Prof. Andreas Dress (born in 1938) studied mathematics in Berlin, Tübingen and Kiel, earned his doctorate in 1962 and obtained his postdoctoral lecture qualification in 1965. He was a member of the Institute for Advanced Studies in Princeton, USA for many years, and has been a professor of mathematics at the University of Bielefeld since 1969. Dress was a visiting scientist at many renowned universities and research institutes worldwide and is co-editor of seven international professional journals. In addition, Dress has been a visiting scientist at the Max Planck Institute for Mathematics in the Sciences in Leipzig since 2003. His current research interests include phylogenetic combinatorics, molecular evolution and the use of topological methods in proteomics and computational chemistry.
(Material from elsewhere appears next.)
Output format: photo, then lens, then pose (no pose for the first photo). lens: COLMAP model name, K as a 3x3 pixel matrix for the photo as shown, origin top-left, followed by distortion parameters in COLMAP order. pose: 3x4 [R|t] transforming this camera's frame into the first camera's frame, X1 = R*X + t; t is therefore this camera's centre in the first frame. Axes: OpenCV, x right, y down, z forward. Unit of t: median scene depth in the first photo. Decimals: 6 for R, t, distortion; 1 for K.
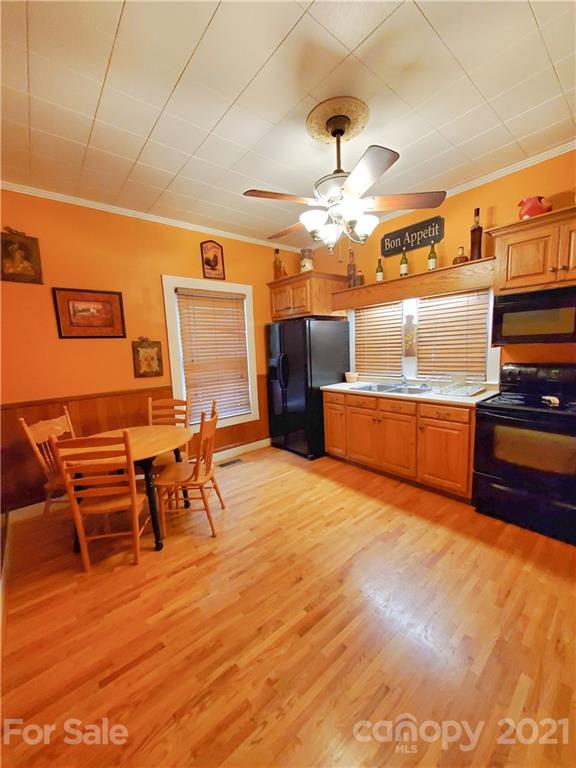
lens RADIAL K [[302.5, 0, 287.3], [0, 302.5, 385.2], [0, 0, 1]] dist [-0.000168, -0.001743]
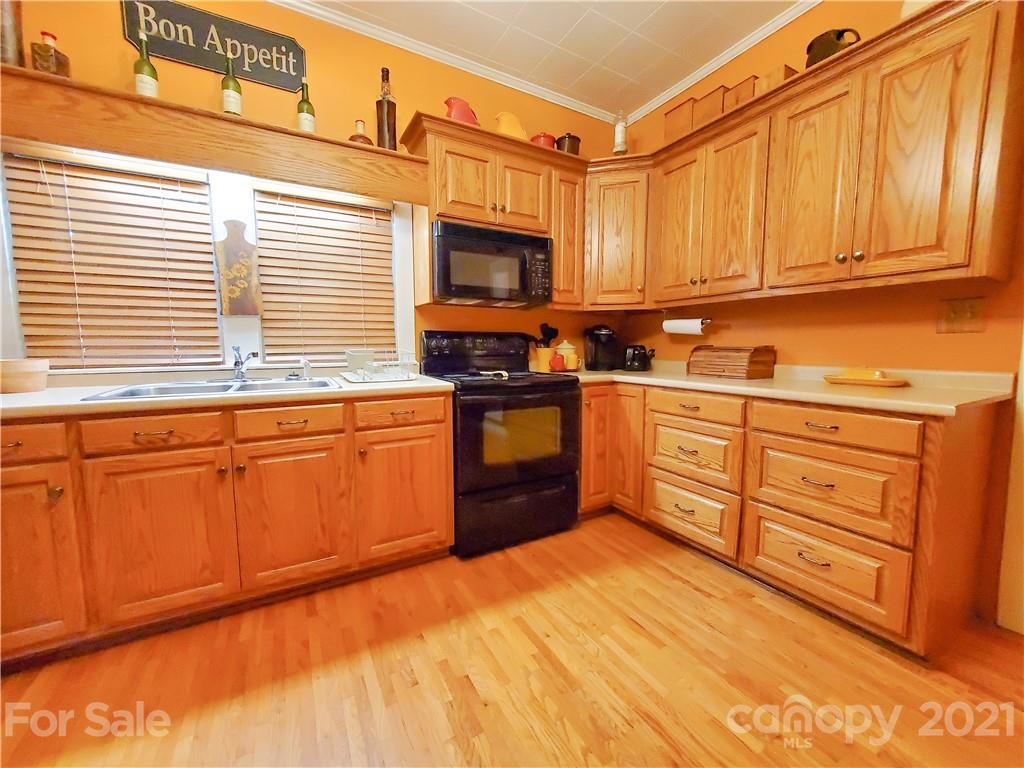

Prof. Li Jin (born in 1963) studied genetics at Fudan University in Shanghai, obtained his doctorate in biomedical science/genetics at the University of Texas in Houston, USA in 1994, and was a post doc fellow in the medical genetics program at Stanford University School of Medicine (under Prof. L.L. Cavalli-Sforza) until 1996. Prof. Jin has been a full professor at the University of Cincinnati, USA since 2001, and Director of the Center for Anthropological Studies at Fudan University in Shanghai, China. In addition, Prof. Lin acted as a consultant to a number of American biotechnology companies. He is co-editor of several international professional journals. His main fields of work are human and medical genetics, population genetics and genetic anthropology, as well as genomics and bioinformatics.

Institute Organization

The Partner Institute will comprise three departments and several junior research groups, and will be legally and administratively integrated into the campus of the Shanghai Institutes for Biological Sciences (SIBS) of the Chinese Academy of Sciences (CAS). At the same time, it will exhibit key structural features of a Max Planck Institute – especially with a view to ensuring the high quality of the scientific work. Another central task for the Institute will be the interdisciplinary training of junior scientists in the field of biomathematics.

Financing

During the five-year construction phase, the Chinese Academy of Sciences will assume two-thirds of the required costs. One-third, or a total of 2.5 million euros, will be provided by the German Federal Ministry of Education and Research from its project promotion fund. Through research in the field of theoretical and computer-assisted biology, the new research facility will complement the highly experimental range of issues covered at the SIBS in Shanghai, as well as a number of projects at Max Planck Institutes in Germany. Moreover, cooperative ventures are planned with the Shanghai-based Institut Pasteur of Shanghai, Chinese Academy of Sciences.